Platelet Rich Plasma[PRP] is r graft material for restoration of bone defects . It can be used alone or in combination with other alloplast or xenograft materials. Autogenous PRP has advantages over allografts in many aspects5 . It initiates the osteoinduction process which is mediated by growth factors present in platelets. When these platelets are present in higher number, it can produce large amount of growth factors initiating bone formation6 . Platelets can be taken from patients own blood in labs via different procedures. PRP initiates bone regeneration and healing of surrounding tissues also.

Material & Methods

This study was carried out on 25 children aged 8 to 13 years, having no acute infection. or medical compromise. The cases of peri apical cyst, peri apical pathology and bone defects after extraction were selected and grafting was done in all cases. The surgical procedure was performed to remove pathologies or tooth. 20 ml of blood was withdrawn from each patient and centrifuged at 15000 rpm for 10 minutes to separate RBCs and plasma. The plasma was recentrifuged for 15 minutes, Calcium chloride [0.5%] added and hot water bath given for 20 minutes, to achieve Platelet rich Plasma.

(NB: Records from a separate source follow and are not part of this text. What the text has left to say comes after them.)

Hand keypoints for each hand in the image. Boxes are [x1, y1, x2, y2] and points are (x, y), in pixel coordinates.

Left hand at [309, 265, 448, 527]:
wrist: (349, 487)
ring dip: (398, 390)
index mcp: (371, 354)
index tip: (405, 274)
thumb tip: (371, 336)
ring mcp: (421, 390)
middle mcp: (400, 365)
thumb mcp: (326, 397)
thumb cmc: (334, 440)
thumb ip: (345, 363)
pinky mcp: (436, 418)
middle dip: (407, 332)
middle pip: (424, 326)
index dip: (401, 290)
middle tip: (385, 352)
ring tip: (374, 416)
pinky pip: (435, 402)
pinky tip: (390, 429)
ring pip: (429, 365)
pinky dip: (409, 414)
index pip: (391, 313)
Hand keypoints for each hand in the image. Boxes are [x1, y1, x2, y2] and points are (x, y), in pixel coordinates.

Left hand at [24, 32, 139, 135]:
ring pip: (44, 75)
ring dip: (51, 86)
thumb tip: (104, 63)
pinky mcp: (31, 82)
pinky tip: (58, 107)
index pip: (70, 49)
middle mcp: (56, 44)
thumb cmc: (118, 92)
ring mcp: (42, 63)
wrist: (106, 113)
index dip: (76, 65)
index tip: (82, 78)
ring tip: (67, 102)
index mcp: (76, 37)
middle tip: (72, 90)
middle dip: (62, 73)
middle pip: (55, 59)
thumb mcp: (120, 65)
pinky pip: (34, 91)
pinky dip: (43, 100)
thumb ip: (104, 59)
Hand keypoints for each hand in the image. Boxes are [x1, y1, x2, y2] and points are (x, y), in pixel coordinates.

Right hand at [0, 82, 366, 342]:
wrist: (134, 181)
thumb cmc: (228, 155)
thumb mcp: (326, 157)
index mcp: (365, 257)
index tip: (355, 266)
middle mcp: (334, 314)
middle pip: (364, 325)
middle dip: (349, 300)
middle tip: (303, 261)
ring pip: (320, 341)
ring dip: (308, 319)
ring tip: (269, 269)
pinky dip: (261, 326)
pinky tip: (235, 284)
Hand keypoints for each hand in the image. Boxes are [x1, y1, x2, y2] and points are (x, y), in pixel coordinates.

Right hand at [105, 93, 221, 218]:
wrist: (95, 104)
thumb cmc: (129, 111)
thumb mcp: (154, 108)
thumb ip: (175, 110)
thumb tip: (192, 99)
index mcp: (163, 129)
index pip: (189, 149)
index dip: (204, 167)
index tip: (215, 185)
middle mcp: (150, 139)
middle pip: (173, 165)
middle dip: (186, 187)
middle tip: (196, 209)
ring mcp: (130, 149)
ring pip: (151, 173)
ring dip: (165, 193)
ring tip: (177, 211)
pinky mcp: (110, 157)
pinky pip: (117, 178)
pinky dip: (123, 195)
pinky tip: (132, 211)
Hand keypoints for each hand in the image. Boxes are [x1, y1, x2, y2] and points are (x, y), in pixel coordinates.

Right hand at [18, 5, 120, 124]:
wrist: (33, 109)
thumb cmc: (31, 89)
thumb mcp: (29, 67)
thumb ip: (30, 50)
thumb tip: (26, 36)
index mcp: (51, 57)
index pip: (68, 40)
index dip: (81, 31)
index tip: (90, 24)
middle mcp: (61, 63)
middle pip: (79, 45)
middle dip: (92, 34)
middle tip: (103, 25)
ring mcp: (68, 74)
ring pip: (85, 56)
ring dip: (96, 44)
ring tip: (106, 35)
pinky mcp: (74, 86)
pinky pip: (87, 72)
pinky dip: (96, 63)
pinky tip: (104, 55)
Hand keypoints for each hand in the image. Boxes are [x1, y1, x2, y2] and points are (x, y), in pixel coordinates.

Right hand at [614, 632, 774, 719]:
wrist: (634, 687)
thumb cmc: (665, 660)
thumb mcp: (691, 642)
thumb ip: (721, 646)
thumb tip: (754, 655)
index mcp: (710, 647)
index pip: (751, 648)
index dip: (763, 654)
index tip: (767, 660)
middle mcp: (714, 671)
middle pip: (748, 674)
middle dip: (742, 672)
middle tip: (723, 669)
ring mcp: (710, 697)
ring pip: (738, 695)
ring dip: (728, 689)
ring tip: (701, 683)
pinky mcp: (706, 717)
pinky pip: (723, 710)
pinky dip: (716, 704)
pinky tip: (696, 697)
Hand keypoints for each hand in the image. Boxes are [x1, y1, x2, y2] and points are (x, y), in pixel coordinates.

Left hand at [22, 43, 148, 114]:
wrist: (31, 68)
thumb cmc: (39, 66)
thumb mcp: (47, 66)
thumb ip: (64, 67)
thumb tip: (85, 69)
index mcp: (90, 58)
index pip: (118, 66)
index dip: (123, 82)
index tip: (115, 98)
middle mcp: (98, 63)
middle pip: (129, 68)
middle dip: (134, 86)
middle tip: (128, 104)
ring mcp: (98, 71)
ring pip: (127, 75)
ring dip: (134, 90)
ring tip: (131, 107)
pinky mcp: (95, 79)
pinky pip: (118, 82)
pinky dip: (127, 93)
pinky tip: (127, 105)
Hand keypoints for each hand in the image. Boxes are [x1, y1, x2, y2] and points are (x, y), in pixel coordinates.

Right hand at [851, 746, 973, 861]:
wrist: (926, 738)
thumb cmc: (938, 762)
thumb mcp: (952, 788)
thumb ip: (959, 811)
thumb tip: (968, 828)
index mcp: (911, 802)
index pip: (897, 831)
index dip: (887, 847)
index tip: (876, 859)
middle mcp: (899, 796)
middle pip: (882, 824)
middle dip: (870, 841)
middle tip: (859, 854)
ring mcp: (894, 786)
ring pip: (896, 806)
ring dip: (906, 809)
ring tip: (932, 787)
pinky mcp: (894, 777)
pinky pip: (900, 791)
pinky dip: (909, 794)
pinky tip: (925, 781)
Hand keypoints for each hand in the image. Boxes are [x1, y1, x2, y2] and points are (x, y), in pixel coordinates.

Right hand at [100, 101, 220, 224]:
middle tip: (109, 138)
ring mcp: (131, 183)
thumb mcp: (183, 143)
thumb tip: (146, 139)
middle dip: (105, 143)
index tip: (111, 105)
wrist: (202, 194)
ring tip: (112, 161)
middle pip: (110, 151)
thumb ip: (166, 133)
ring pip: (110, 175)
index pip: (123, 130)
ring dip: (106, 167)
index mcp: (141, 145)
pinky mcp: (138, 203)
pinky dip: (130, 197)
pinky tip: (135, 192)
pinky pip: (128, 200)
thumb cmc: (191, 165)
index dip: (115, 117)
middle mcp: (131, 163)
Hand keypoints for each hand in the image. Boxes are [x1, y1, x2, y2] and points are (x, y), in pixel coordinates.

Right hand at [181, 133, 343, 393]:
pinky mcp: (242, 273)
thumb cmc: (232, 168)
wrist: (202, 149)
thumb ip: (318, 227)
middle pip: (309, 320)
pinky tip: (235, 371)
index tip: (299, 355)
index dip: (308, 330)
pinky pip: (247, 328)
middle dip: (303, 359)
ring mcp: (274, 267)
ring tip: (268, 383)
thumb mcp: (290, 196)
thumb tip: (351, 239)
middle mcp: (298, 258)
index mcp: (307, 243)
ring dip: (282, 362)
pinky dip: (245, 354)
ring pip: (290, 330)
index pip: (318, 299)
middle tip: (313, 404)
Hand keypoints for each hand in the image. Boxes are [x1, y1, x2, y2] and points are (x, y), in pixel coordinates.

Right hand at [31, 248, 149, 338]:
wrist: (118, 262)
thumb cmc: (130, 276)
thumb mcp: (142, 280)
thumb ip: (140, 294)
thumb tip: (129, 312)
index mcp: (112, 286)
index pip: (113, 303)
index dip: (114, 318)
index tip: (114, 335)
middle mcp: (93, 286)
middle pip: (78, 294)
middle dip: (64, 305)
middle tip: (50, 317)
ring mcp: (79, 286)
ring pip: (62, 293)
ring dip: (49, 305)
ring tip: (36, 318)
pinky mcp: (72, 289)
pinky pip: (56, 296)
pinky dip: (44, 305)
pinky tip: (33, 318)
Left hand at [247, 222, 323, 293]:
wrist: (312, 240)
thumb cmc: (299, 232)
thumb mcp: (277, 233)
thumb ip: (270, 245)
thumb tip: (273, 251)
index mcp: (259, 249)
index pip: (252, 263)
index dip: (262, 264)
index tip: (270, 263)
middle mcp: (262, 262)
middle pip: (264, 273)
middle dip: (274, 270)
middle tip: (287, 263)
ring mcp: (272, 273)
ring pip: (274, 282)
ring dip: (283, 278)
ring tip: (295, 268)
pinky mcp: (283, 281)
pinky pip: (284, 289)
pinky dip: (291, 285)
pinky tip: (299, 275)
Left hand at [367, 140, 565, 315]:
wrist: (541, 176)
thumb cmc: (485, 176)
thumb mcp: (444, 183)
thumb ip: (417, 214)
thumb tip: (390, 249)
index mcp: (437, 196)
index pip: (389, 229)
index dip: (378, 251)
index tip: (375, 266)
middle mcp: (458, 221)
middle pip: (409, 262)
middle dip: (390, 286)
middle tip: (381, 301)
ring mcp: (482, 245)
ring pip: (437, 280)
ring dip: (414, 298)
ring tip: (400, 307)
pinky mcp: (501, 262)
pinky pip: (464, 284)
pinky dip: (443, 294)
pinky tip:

PRP is now collected from the top layer for packing into the defect [Fig.1]. The flap was closed and medications prescribed

Fig. 1 PRP packed in defect

The postoperative evaluation of all the patients was done at 1st, 2nd and 6th month to assess bone swelling, formation and graft rejection by Radiographic and clinical observation at recalls.

Results

After recording the clinical and radiographic data following results were tabulated :

Table I

Incidence of Swelling

1 st month follow up 2 nd month follow up 6 th month follow up
Yes % No. % No. %
Present 25 100 00 00 00 00

Swelling was observed in 1st month only.

Table II

Radiographic evidences of bone formation

1 st month follow up 2 nd month follow up 6 th month follow up
No. % YES % YES %
Present 25 100 25 100 25 100

Bone formation was observed at the end of 2nd month which is higher than the normal healing rate. Assessment of radiograph was done on the basis of radio-pacity and trabeculi pattern of bone [Fig.2]

Discussion

Bone substitutes are in great demand in the treatment of various disorders like periodontal diseases, dental periapical abscess, bone tumors, trauma and other bone defects7 . The use of autogenous bone has remained the gold standard in restoring bone defects8 , but it is not always possible to obtain enough bone or the amount of bone needed may exceed than that may be available9 .

For these reasons, biomaterials have been investigated as an alternative to autogenous bone grafts10 . Bone substitute materials are grafted to serve as a filler and scaffold to promote wound healing11 and facilitate bone formation.

The present study was done to determine the efficacy of PRP grafted into the osseous defects in pediatric patients ranging from 8-13 years . Hypothesis behind early bone formation in PRP is as a result of the effect of different growth factors, namely mitogenesis , angiogenesis, fibroblastic and osteoblastic activity, macrophage activation, maturation of bone and osteoclast mediated resorption8 are the processes which take place to initiate bone formation. Bone is formed from all aspects of bone available at site.

These results indicated that the PRP can be used as graft material in bone defects for early bone formation.

Conclusion

Bone grafts are used for treatment of various osseous defects but PRP holds the potential for bone formation similar to natural bone healing pattern in a faster way. The use of autogenous bone has remained the gold standard in restoring bone defects since long time and PRP continues the same phenomenon without any complication.

Following conclusion can be drawn that Post surgical healing with good clinical and radiographic values without adverse complication can be done by PRP.